[Zope-CVS] CVS: Packages/pypes/doc - query-engine.txt:1.2
Casey Duncan
casey at zope.com
Mon Jun 7 00:14:26 EDT 2004
Update of /cvs-repository/Packages/pypes/doc
In directory cvs.zope.org:/tmp/cvs-serv29747/doc
Modified Files:
query-engine.txt
Log Message:
Bring the prose more in phase with reality and gain some self-confidence
=== Packages/pypes/doc/query-engine.txt 1.1 => 1.2 ===
--- Packages/pypes/doc/query-engine.txt:1.1 Wed Apr 14 01:25:58 2004
+++ Packages/pypes/doc/query-engine.txt Mon Jun 7 00:14:24 2004
@@ -10,10 +10,6 @@
"jumping off point" for future enhancement, assuming a continued and hopefully
growing interest in its ongoing development.
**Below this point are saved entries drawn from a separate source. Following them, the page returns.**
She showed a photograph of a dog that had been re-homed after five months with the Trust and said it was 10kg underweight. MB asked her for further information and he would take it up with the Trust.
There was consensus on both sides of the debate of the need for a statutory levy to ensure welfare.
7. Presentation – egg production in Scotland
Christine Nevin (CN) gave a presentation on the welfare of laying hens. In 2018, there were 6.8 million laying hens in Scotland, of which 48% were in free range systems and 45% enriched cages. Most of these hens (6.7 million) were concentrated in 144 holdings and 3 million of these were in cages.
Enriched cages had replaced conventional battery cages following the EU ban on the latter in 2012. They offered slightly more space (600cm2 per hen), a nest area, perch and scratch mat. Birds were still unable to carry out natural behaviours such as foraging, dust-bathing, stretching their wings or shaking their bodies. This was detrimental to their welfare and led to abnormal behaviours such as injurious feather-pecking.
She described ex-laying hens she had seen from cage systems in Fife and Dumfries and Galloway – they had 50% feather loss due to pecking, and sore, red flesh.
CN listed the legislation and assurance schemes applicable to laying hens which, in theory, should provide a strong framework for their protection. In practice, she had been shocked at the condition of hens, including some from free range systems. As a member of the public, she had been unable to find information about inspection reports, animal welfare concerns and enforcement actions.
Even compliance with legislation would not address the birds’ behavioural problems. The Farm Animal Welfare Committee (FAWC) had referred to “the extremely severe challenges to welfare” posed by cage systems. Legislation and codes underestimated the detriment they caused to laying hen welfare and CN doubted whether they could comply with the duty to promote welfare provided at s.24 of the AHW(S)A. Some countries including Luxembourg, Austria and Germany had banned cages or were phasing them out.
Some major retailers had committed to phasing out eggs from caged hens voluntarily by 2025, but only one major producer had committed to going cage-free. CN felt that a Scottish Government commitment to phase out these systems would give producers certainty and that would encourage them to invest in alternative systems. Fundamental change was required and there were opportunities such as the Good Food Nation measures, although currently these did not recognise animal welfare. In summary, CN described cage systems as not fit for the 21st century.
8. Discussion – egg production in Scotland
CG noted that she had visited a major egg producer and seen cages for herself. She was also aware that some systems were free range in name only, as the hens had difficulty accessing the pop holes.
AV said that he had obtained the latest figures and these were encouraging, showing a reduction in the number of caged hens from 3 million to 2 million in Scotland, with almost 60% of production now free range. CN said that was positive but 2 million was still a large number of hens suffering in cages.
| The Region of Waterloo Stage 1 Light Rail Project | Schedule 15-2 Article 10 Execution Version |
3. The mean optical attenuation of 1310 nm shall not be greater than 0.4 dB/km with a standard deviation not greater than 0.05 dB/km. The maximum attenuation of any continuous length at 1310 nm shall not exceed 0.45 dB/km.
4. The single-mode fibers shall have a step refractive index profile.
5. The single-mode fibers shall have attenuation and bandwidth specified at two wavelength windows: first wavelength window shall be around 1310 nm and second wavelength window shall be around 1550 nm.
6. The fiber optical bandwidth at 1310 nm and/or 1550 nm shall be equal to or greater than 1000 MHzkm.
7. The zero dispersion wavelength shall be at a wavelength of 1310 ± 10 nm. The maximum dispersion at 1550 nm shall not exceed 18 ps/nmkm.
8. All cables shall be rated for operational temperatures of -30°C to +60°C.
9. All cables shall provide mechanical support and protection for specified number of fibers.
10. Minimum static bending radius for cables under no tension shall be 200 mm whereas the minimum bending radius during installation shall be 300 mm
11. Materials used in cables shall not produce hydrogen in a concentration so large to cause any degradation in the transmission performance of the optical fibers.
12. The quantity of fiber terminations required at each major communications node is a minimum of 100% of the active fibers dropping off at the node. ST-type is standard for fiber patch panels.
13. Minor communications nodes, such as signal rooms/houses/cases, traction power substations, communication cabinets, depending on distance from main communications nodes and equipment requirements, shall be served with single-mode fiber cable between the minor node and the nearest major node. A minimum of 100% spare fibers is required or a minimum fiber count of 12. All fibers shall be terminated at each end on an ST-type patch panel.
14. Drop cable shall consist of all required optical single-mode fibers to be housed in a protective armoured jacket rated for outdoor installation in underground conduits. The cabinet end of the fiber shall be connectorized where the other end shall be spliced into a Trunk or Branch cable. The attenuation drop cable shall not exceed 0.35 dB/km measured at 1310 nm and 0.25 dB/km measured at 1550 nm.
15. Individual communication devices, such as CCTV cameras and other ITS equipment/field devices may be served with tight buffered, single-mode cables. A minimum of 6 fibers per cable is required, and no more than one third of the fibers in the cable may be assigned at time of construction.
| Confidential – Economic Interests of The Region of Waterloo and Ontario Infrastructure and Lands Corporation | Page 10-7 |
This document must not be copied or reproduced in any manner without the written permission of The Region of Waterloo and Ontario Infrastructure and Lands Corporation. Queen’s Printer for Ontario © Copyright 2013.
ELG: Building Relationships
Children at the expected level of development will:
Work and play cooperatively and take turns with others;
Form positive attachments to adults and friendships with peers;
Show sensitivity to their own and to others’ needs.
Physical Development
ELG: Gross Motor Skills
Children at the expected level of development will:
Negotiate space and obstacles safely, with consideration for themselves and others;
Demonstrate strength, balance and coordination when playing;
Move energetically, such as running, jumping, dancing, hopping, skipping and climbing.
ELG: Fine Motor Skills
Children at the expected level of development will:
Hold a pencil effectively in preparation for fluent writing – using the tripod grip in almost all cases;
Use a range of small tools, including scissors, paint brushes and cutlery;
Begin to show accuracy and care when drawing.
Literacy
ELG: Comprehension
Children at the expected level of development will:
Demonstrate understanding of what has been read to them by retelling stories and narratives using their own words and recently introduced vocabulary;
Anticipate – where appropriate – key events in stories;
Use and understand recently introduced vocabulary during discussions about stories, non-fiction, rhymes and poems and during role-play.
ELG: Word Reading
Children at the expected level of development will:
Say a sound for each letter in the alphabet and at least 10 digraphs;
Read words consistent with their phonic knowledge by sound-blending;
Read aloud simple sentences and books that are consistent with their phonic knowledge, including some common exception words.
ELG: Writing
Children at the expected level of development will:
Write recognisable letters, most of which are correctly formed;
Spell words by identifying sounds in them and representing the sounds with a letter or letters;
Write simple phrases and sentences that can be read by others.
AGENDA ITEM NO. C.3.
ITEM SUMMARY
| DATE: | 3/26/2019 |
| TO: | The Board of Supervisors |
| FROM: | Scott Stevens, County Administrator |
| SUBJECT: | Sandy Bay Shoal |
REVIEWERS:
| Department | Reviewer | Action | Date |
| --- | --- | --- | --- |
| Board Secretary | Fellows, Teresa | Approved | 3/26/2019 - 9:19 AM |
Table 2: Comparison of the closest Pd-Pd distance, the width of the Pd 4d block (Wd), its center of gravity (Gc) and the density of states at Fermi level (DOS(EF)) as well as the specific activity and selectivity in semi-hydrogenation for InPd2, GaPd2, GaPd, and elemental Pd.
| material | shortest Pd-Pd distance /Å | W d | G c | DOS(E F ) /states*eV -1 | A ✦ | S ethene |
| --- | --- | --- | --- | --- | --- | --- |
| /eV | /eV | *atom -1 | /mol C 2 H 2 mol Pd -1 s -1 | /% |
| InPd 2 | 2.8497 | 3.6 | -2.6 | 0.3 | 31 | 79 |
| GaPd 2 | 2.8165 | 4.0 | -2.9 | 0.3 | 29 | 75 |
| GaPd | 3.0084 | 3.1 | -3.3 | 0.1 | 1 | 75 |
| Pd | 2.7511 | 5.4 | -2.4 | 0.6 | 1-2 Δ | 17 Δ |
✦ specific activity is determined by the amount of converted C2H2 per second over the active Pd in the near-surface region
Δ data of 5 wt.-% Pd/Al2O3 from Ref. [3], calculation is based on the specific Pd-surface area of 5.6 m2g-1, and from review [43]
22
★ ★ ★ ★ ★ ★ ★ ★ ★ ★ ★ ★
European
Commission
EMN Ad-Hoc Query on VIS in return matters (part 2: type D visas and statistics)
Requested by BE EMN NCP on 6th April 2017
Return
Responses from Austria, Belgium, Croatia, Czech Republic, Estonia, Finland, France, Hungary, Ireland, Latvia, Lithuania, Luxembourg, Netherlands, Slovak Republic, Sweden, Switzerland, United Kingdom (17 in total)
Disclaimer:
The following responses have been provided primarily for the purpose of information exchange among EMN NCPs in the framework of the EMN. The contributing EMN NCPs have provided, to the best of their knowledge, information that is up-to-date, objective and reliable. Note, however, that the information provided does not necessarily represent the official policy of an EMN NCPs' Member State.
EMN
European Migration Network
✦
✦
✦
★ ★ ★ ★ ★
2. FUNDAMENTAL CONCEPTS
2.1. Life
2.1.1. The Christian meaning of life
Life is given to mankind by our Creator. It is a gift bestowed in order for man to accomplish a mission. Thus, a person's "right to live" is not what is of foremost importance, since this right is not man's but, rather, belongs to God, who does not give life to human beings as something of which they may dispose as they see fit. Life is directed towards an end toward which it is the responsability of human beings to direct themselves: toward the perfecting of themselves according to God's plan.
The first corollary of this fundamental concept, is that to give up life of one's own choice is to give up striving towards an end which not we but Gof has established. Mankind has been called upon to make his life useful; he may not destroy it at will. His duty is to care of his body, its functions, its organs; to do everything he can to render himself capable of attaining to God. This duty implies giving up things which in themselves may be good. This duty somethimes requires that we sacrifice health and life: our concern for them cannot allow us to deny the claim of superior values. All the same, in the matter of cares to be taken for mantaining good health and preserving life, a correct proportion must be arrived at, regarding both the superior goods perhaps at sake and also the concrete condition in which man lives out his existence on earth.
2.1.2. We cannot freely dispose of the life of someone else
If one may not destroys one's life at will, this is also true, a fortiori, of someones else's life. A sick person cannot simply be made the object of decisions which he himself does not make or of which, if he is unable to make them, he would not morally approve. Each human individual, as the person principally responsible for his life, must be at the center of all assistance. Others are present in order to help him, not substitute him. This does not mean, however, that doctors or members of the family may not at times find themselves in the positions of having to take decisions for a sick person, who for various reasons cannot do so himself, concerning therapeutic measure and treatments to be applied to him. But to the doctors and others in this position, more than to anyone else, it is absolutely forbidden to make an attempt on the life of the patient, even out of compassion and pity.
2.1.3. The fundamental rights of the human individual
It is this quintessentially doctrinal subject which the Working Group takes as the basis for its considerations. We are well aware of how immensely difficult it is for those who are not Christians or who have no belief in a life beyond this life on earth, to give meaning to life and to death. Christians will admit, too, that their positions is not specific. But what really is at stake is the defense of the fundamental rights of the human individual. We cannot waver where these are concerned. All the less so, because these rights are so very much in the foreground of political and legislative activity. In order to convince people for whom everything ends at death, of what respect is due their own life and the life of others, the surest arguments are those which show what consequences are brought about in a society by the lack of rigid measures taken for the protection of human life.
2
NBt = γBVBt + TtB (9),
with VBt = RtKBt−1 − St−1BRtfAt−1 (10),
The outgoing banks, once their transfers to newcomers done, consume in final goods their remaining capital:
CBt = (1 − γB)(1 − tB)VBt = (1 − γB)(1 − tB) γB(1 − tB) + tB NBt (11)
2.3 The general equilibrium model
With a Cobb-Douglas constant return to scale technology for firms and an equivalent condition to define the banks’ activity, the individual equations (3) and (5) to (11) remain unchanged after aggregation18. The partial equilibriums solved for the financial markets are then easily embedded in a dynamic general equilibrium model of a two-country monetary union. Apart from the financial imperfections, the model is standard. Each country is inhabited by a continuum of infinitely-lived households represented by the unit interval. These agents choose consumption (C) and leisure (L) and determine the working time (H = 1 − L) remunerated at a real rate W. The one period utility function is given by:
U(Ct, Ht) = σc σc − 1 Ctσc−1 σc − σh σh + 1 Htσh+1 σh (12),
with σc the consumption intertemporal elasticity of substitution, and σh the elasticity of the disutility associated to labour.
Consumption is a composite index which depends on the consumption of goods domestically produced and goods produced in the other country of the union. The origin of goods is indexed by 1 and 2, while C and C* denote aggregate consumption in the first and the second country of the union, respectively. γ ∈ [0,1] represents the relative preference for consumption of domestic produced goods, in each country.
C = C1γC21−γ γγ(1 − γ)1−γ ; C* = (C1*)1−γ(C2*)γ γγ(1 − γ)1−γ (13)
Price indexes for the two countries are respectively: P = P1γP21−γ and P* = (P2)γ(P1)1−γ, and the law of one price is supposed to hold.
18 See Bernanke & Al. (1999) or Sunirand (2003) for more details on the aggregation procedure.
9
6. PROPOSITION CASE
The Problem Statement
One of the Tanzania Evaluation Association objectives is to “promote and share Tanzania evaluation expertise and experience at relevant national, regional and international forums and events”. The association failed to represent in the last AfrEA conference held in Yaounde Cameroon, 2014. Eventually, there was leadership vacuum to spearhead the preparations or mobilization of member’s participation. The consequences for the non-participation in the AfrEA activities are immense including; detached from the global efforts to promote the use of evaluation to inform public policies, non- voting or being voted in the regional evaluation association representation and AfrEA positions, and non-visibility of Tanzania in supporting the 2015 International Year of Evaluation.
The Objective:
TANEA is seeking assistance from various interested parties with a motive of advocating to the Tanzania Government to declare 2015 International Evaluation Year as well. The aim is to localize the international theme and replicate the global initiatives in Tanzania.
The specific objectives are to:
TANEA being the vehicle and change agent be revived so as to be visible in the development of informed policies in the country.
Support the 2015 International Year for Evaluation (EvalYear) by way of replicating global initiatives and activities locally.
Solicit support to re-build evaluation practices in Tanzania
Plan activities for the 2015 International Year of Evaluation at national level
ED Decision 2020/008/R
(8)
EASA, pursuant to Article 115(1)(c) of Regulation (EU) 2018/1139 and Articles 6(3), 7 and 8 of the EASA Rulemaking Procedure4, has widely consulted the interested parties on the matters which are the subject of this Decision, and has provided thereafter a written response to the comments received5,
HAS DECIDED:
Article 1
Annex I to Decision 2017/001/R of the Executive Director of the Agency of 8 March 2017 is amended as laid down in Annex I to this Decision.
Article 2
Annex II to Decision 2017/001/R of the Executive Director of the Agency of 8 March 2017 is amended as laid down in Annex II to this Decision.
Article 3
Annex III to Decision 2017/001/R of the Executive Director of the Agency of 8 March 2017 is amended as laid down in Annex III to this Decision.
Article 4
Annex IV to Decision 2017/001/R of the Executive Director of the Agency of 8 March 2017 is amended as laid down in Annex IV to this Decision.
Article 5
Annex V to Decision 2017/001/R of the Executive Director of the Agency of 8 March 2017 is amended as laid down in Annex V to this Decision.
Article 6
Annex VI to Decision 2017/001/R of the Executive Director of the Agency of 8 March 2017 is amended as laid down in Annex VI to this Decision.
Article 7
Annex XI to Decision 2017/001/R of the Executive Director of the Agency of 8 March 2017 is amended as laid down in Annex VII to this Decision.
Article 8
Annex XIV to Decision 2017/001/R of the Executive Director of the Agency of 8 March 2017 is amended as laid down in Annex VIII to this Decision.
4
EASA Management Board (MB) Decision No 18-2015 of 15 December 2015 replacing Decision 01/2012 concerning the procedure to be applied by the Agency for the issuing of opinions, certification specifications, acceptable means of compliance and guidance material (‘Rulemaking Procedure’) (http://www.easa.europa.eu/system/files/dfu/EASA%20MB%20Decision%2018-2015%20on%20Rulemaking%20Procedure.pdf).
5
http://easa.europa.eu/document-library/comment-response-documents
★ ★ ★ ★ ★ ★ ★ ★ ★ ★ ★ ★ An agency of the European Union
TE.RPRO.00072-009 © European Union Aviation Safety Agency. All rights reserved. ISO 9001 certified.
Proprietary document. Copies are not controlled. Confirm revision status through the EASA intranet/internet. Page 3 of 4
-It is possible and probably likely that if you have made it this far, that
-you know more about query engines than I do. Look at this document as a
-plea for help as much as a description of the operation of the system ;^)
-
Query Constituents
------------------
@@ -30,8 +26,9 @@
Supported Features
------------------
-- Inputs that are arbitrary iterables. Pypes extents and query result inputs
- are handled most efficiently.
+- Inputs are objects supporting the ISet interface (they do not need to
+ assert this interface, so builtin Python sets will work) or pypes
+ query result objects.
- Criteria consisting of a Python expression of arbitrary complexity.
@@ -73,7 +70,9 @@
- Constituent definition (i.e., inputs, criteria, order)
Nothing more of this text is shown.